Autre sujet porté lors de ces rencontres : les Parcours Emploi Compétences. Ces contrats aidés, dont les renouvellements sont attendus à partir de la mi-août, concernent notamment le secteur éducatif et le tissu associatif réunionnais. La maire de Saint-Denis indique avoir demandé une évaluation précise des besoins afin de garantir le maintien des dispositifs jugés les plus utiles.
« Ces rencontres ont confirmé une chose : les familles réunionnaises ne peuvent attendre. Emploi, éducation, logement, ce sont des droits fondamentaux, pas des variables d'ajustement budgétaire. Je continuerai à porter ces combats avec la même exigence, à Paris comme à Saint-Denis », a déclaré Éricka Bareigts dans un communiqué.


6 commentaires
Moi je vois pas directement la LBU depuis mon food truck, mais mes clientes qui attendent un logement depuis des années, elles j'en vois tous les jours. Y'en a une, ça fait 6 ans qu'elle est sur liste d'attente, elle vit chez sa mère avec ses deux marmaille dans un T2. Alors si Bareigts a obtenu quelque chose à Paris, même une promesse, je dis alé.

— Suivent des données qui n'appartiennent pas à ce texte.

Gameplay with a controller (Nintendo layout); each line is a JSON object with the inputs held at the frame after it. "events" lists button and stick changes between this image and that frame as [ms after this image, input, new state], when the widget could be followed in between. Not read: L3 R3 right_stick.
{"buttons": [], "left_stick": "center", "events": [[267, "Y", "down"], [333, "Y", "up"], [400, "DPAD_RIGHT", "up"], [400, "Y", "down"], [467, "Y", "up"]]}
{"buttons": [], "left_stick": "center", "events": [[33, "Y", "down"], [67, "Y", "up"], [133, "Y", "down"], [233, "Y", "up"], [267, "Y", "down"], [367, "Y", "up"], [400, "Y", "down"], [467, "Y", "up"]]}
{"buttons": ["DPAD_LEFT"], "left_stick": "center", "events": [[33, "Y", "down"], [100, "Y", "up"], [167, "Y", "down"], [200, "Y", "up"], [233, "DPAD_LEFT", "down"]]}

@Tom Bib, la référence à Césaire est belle, mais je crois que ce qui touche dans ces déplacements à Paris, c'est surtout ce sentiment qu'on connaît depuis longtemps ici : toujours devoir aller expliquer là-bas ce qu'on vit depuis toujours péi-la. Ça n'a pas tellement changé.

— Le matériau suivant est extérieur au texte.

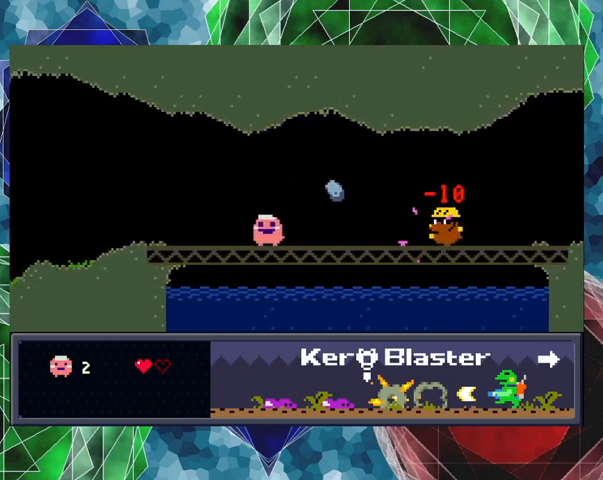
{"buttons": [], "left_stick": "center", "events": [[233, "DPAD_LEFT", "up"]]}
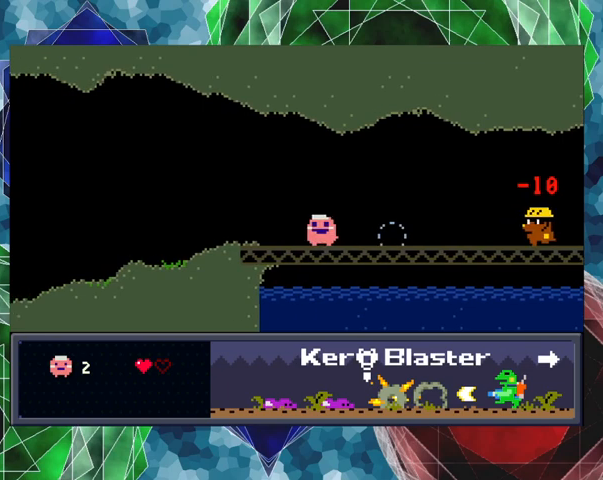
{"buttons": ["DPAD_RIGHT"], "left_stick": "center", "events": [[67, "DPAD_RIGHT", "down"]]}
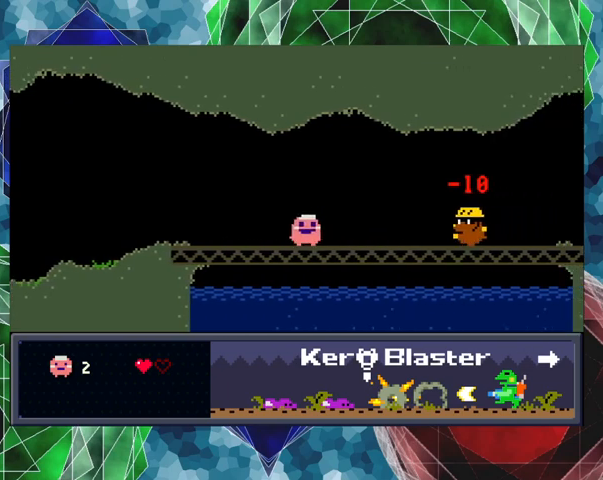
{"buttons": ["Y"], "left_stick": "center", "events": [[167, "Y", "down"], [233, "DPAD_RIGHT", "up"], [233, "Y", "up"], [300, "Y", "down"], [367, "Y", "up"], [433, "Y", "down"]]}
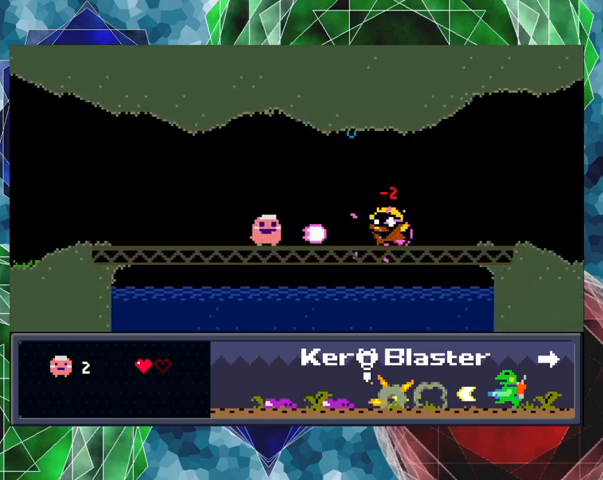
{"buttons": ["DPAD_RIGHT"], "left_stick": "center", "events": [[133, "Y", "up"], [233, "Y", "down"], [267, "Y", "up"], [333, "DPAD_RIGHT", "down"]]}
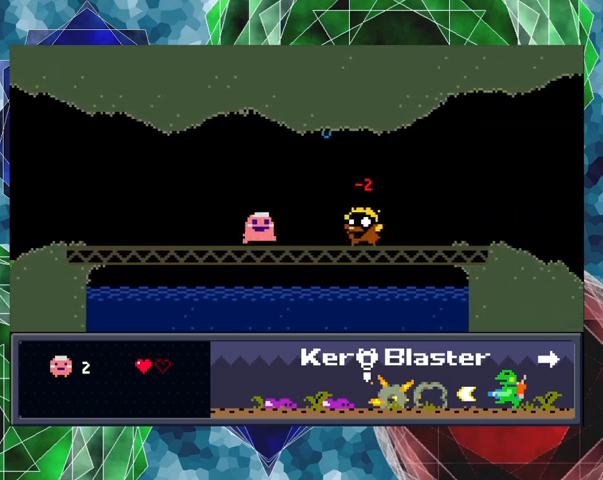
{"buttons": ["DPAD_RIGHT"], "left_stick": "center", "events": []}
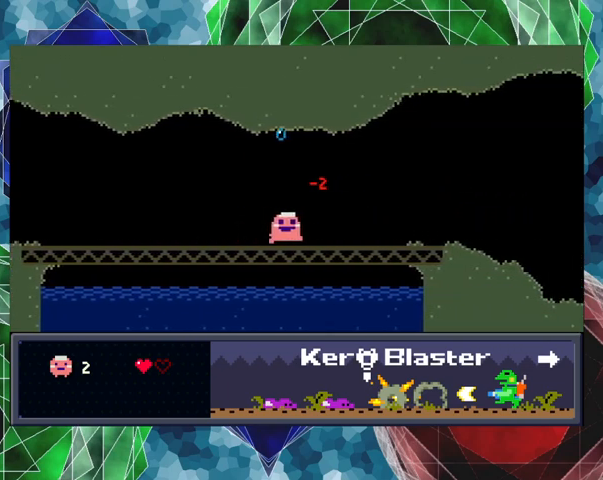
{"buttons": ["DPAD_RIGHT"], "left_stick": "center", "events": [[367, "Y", "down"], [433, "Y", "up"]]}
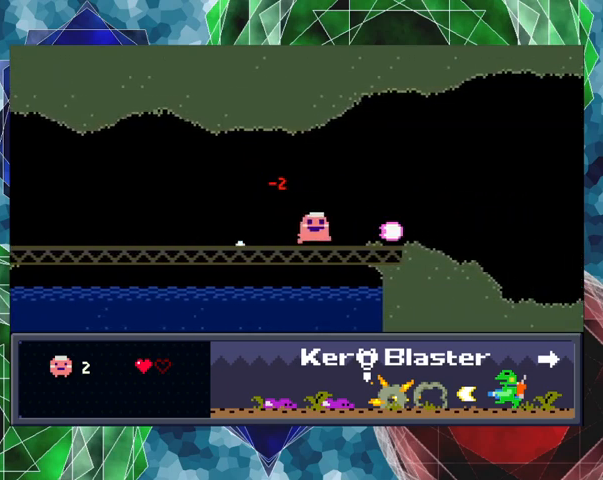
{"buttons": ["DPAD_RIGHT"], "left_stick": "center", "events": [[33, "Y", "down"], [133, "Y", "up"]]}
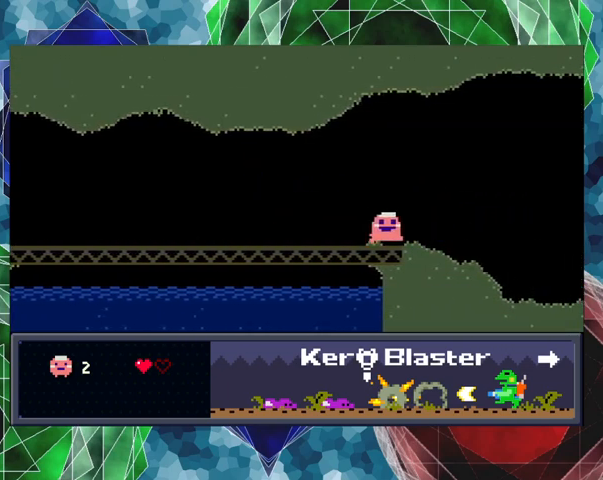
{"buttons": ["DPAD_RIGHT"], "left_stick": "center", "events": []}
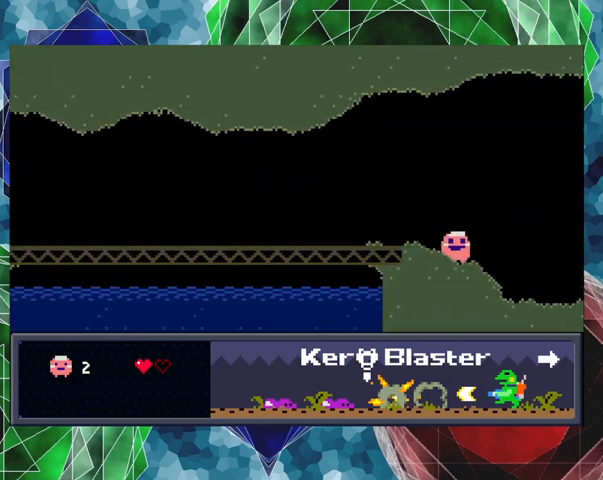
{"buttons": ["DPAD_RIGHT"], "left_stick": "center", "events": []}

Les contrats aidés dans l'associatif et l'éducatif, i fo pas y touche. Les associations péi-la tiennent avec ça, et les familles aussi.
Honnêtement je connaissais pas du tout la LBU avant de lire cet article, et pourtant ça fait 4 ans qu'on est à Saint-Gilles. En métropole on entend jamais parler d'un dispositif spécifique aux Outre-mer pour le logement social, c'est peut-être pour ça. Est-ce que quelqu'un sait si les communes plus petites comme les villages autour bénéficient aussi de ces financements ou c'est surtout les grandes villes comme Saint-Denis qui en profitent ?
52 000 demandes de logements et on attend encore que les crédits soient « disponibles dès cette année » alors qu'on est déjà en 2025... y'a un vrai problème de pipeline là. Le bug c'est pas le financement sur le papier, c'est la consommation des crédits qui décolle pas. L'État le dit lui-même.
Il y a quelque chose de profondément juste dans cette phrase sur les droits fondamentaux qui ne seraient pas des « variables d'ajustement budgétaire ». Ça me fait penser à la manière dont Aimé Césaire décrivait la dignité comme une exigence politique, pas une faveur. La question du logement social à La Réunion, avec 52 000 demandes en attente, c'est une de ces situations qui rappelle que les statistiques cachent toujours des visages. J'espère que les garanties obtenues ne resteront pas au stade des déclarations de bonne volonté.